Le grand mince avec des chaussures à crampons
L’autre regard de Miguel Tasso.
- Publié le 08-05-2024 à 06h56
Il y a des entraîneurs qui marquent les esprits. Par leur talent de stratèges et de meneurs d’hommes. Mais aussi par leur personnalité. On pense, par exemple, à Helenio Herrera, Sir Alex Ferguson, Jose Mourinho, Pep Guardiola, Louis Van Gaal ou à “notre” Raymond Goethals.

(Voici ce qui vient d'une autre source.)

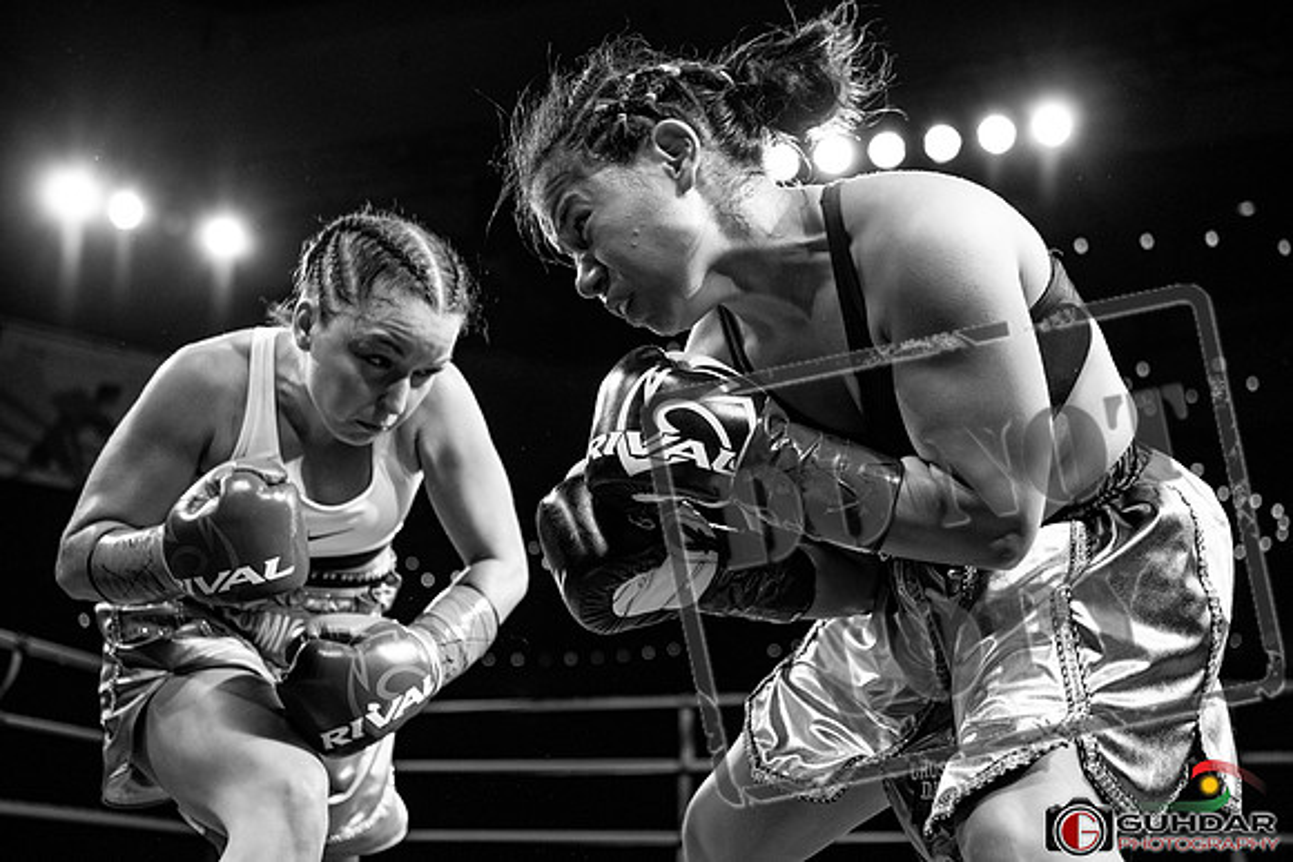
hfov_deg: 47.3
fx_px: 1474
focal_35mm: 41
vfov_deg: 32.6
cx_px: 676
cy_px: 433
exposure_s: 1/1250
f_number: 2.8
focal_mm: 38
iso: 1600
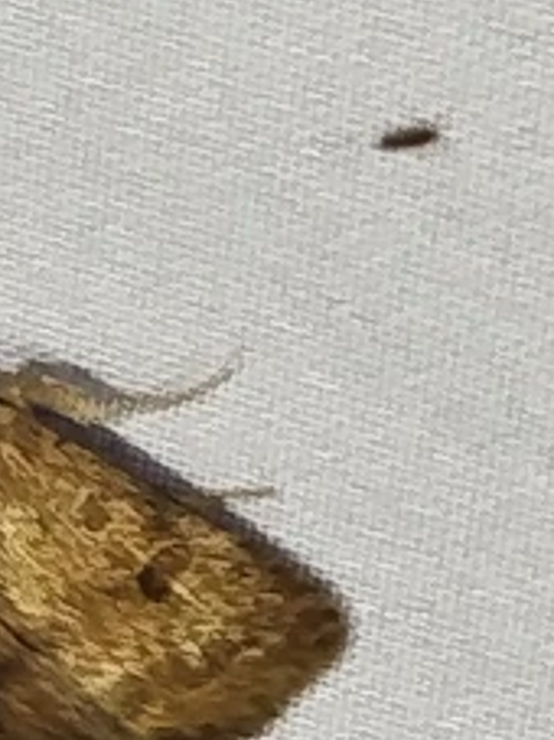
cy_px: 662
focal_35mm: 257
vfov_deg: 7.7
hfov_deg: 5.8
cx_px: 251
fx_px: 5489
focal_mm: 5.31
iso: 125
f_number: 1.7
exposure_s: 1/50
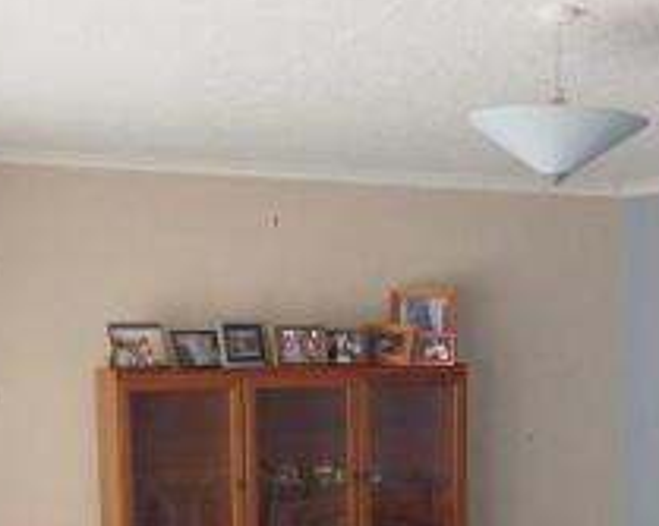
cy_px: 512
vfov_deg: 24.4
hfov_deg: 31.3
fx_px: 1170
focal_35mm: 60
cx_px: 418
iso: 500
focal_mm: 4
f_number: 3.1
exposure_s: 1/45
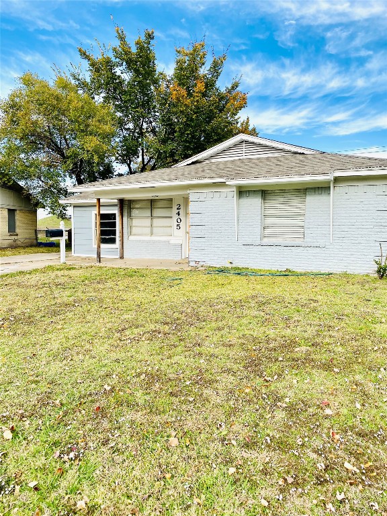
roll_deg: +0.1
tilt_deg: -4.1
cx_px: 194
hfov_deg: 53.1
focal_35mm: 26
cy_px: 258
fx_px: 388
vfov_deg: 67.3
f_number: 1.8
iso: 32
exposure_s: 1/1258
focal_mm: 4.25
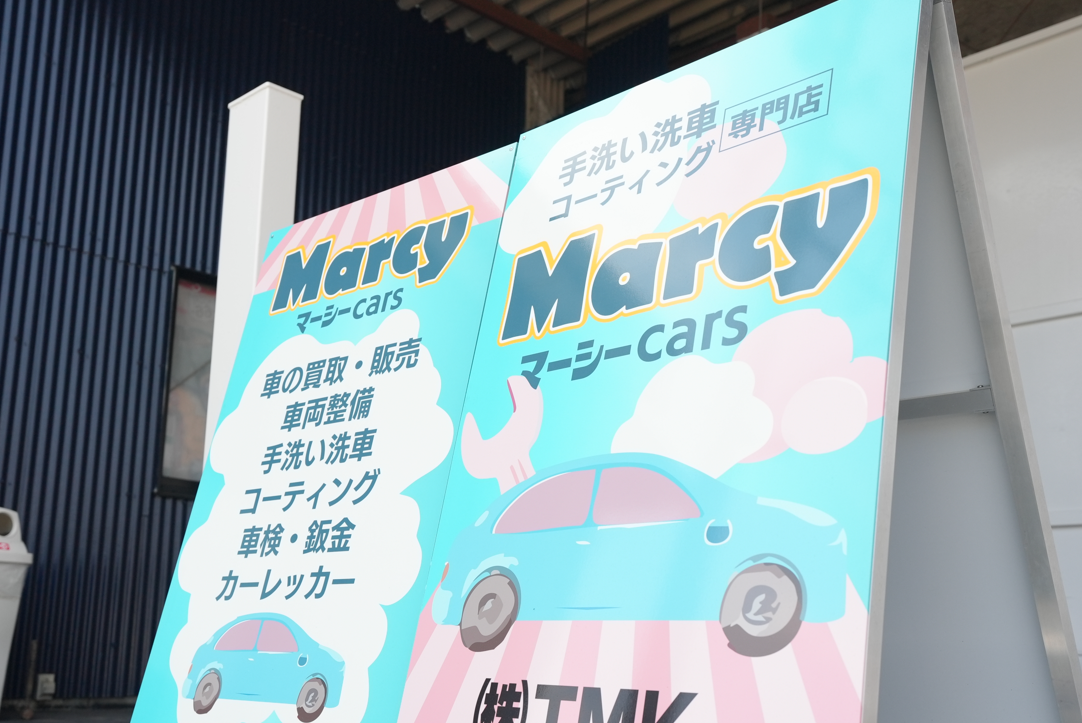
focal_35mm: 41
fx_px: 1233
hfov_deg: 47.2
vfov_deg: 32.7
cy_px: 393
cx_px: 462
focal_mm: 35
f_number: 4
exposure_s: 1/1600
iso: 800
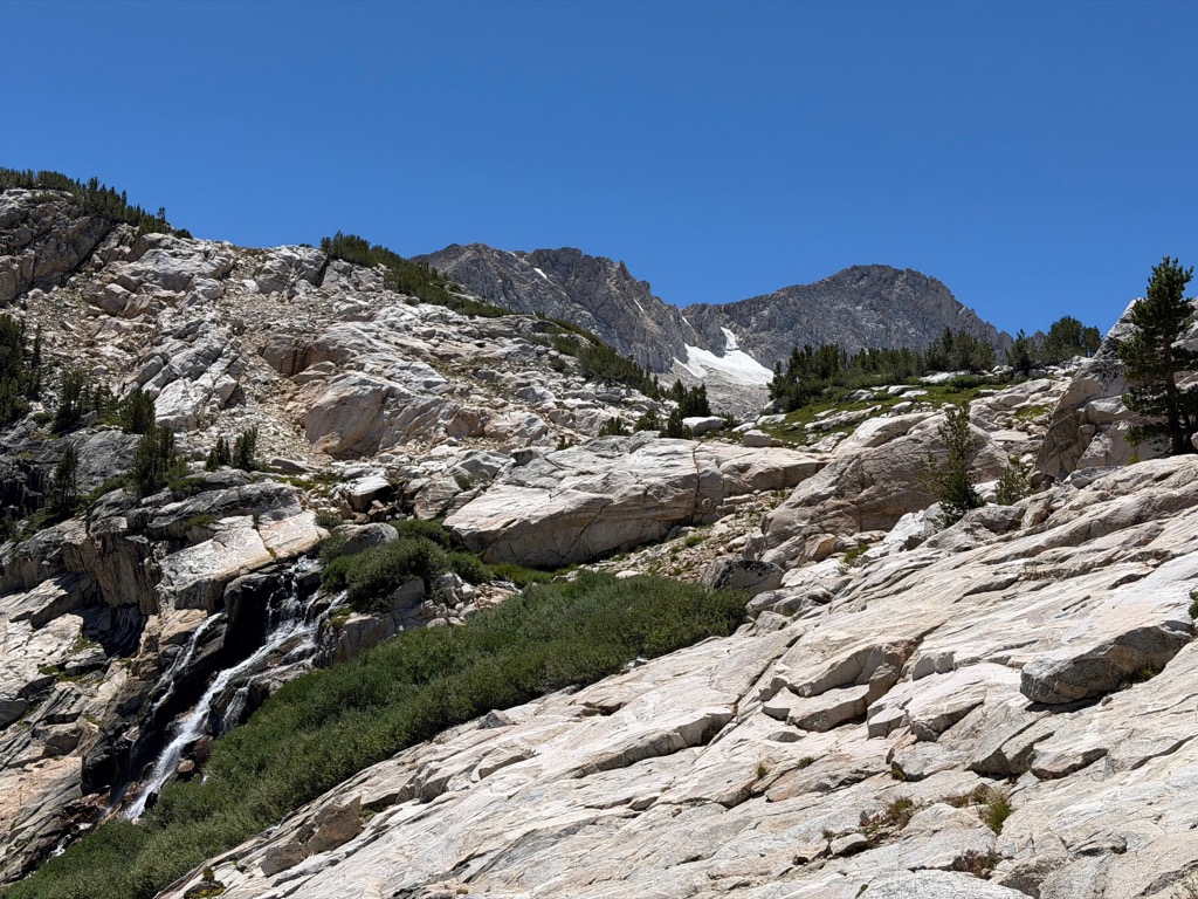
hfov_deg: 39.7
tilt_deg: +8.1
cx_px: 599
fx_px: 1661
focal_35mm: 48
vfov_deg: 30.3
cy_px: 450
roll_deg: -1.0
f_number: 1.78
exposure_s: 1/6536
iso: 64
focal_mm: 6.76
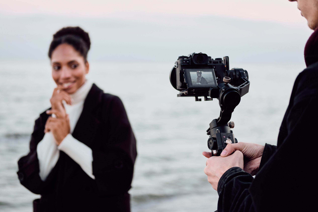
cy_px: 106
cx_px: 159
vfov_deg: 18.2
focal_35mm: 75
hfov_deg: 27.0
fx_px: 662
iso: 320
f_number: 2
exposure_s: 1/400
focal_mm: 50
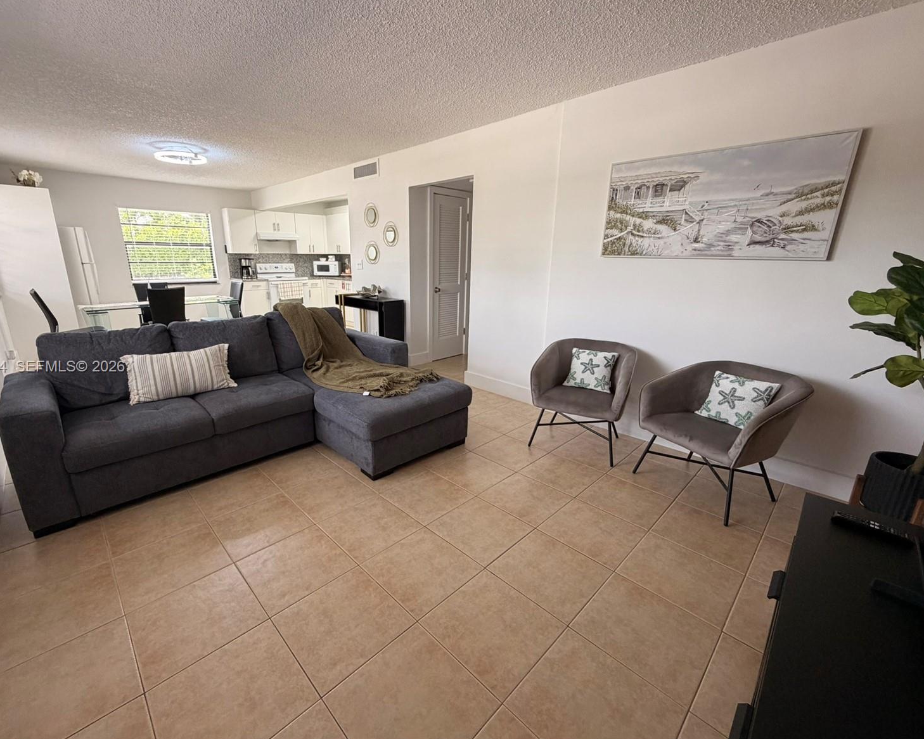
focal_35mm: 15
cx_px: 435
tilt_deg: -15.2
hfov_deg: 96.7
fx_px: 410
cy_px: 368
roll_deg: -0.4
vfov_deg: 84.0
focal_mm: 2.22
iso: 250
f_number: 2.2
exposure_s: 1/120
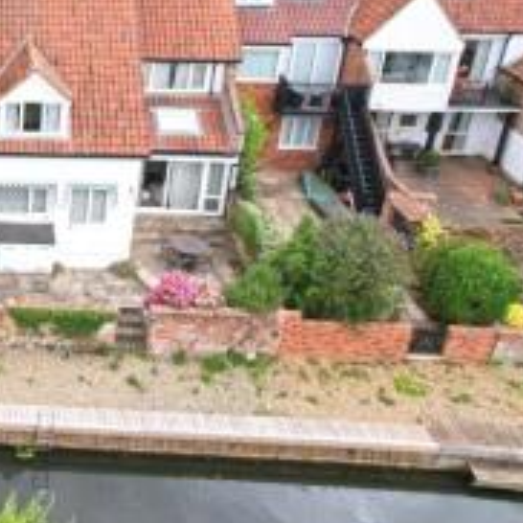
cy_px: 108
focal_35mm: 49
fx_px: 838
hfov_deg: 29.4
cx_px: -118
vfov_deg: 33.7
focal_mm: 8.38
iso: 110
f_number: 2.8
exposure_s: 1/60
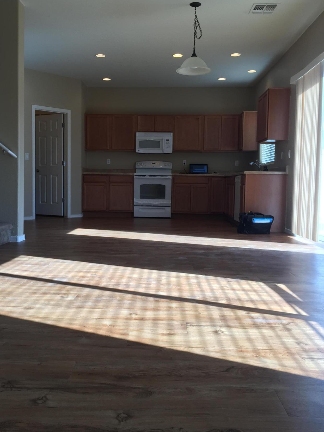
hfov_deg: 40.6
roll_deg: -0.6
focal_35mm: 35
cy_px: 205
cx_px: 137
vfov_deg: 52.6
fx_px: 437
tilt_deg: -3.8
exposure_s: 1/120
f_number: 2.2
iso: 32
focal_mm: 4.15
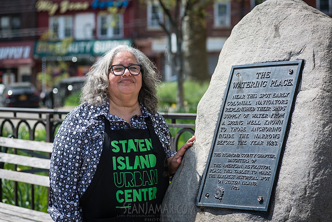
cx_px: 166
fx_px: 793
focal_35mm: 86
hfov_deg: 23.6
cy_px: 111
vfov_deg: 15.9
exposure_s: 1/640
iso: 100
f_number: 4
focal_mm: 86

L’Argentin Cesar Luis Menotti, qui nous a quittés à l’âge de 85 ans, était de cette race. L’histoire retiendra, bien sûr, son sacre lors du fameux Mundial de 1978 avec l’Albiceleste. En mission, il porta littéralement Mario Kempes et les siens vers le titre, faisant fi de son allergie assumée pour le régime dictatorial de Jorge Videla.
Car “El flaco” (”le mince”), c’était surtout un caractère et une mentalité. Amoureux du beau jeu, il considérait le foot comme un art romantique et se revendiquait lui-même, dans ses dernières interviews, comme le précurseur de Johan Cruyff et Pep Guardiola pour qui il vouait une grande admiration.
Sa relation amour-haine avec Maradona a souvent fasciné, voire dérangé. En 1978, il n’avait pas hésité à laisser à la maison le Pibe de Oro, alors âgé de dix-sept ans. Il le retrouva au Barça un peu plus tard sans véritable réconciliation à la clé.
Au vrai, Menotti était un poète complexe, un peu comme si ses alexandrins s’évaporaient dans la fumée de ses inséparables cigarettes. Parfois arrogant mais toujours passionnant, c’était un philosophe épicurien du ballon rond. Un séducteur incompris. Un maître sans doute trop cultivé pour exercer sur un banc de touche. Son héritage dépasse, en tout cas, largement le football.